#### Given text
------------------------------------

I'll chalk this one up to the extreme prejudice and stubbornness of old age. If you had seen the movies with some objectivity (at about the same time, within a couple years of each other) I'm sure you'd have a different opinion.

You're probably right if I saw what you saw, but it would be an ignorant opinion, and notice the importance of that word, ignorant. We'll all ignorant until we're not, and it's a state that can be corrected, except in this case George Lucas has actively kept younger people ignorant and prevented them from judging the original films fairly.

Doesn't make sense or feel good, does it? It's fine to disagree, but to explain away my ideas as me just being ignorant because of youth is just you not wanting to give them a fair treatment.

It feels fine, because I don't think you understand where I'm coming from.


I explained I didn't know they were out of circulation because I have them on DVDs, and didn't go searching for them. They were just the DVDs I bought at the store. I understand not liking the new versions, but dismissing differing opinions is silly.

You miss my point. You don't have them on DVD. You've got a crappy version of them, and it makes a difference.

You characterize my viewing of the trilogy as not being objective. I don't know how you can be more objective than seeing them in their first week of release in the theater. That's how I saw all of them. I dedicated several summers of my life to practically memorizing every frame of them long before anyone could watch them in their living room. I knew every beat, every shot--I knew the characters like I knew my family, and I knew what made the films work. Not only that, but I read everything I could get my hands on that explicated Star Wars, from Joseph Campbell on down. When they first came out on VHS, I tried to watch them. I didn't enjoy it very much. They were greatly diminished on the small screen.

------------------------------------

#### Supplied information

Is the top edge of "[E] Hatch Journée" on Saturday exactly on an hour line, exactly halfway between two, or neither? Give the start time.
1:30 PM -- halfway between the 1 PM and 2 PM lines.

------------------------------------

#### Objective
Copy out the exchange about the original Star Wars films in full, word for word. You won't need the lines to do this.

#### Response below
I'll chalk this one up to the extreme prejudice and stubbornness of old age. If you had seen the movies with some objectivity (at about the same time, within a couple years of each other) I'm sure you'd have a different opinion.

You're probably right if I saw what you saw, but it would be an ignorant opinion, and notice the importance of that word, ignorant. We'll all ignorant until we're not, and it's a state that can be corrected, except in this case George Lucas has actively kept younger people ignorant and prevented them from judging the original films fairly.

Doesn't make sense or feel good, does it? It's fine to disagree, but to explain away my ideas as me just being ignorant because of youth is just you not wanting to give them a fair treatment.

It feels fine, because I don't think you understand where I'm coming from.


I explained I didn't know they were out of circulation because I have them on DVDs, and didn't go searching for them. They were just the DVDs I bought at the store. I understand not liking the new versions, but dismissing differing opinions is silly.

You miss my point. You don't have them on DVD. You've got a crappy version of them, and it makes a difference.

You characterize my viewing of the trilogy as not being objective. I don't know how you can be more objective than seeing them in their first week of release in the theater. That's how I saw all of them. I dedicated several summers of my life to practically memorizing every frame of them long before anyone could watch them in their living room. I knew every beat, every shot--I knew the characters like I knew my family, and I knew what made the films work. Not only that, but I read everything I could get my hands on that explicated Star Wars, from Joseph Campbell on down. When they first came out on VHS, I tried to watch them. I didn't enjoy it very much. They were greatly diminished on the small screen.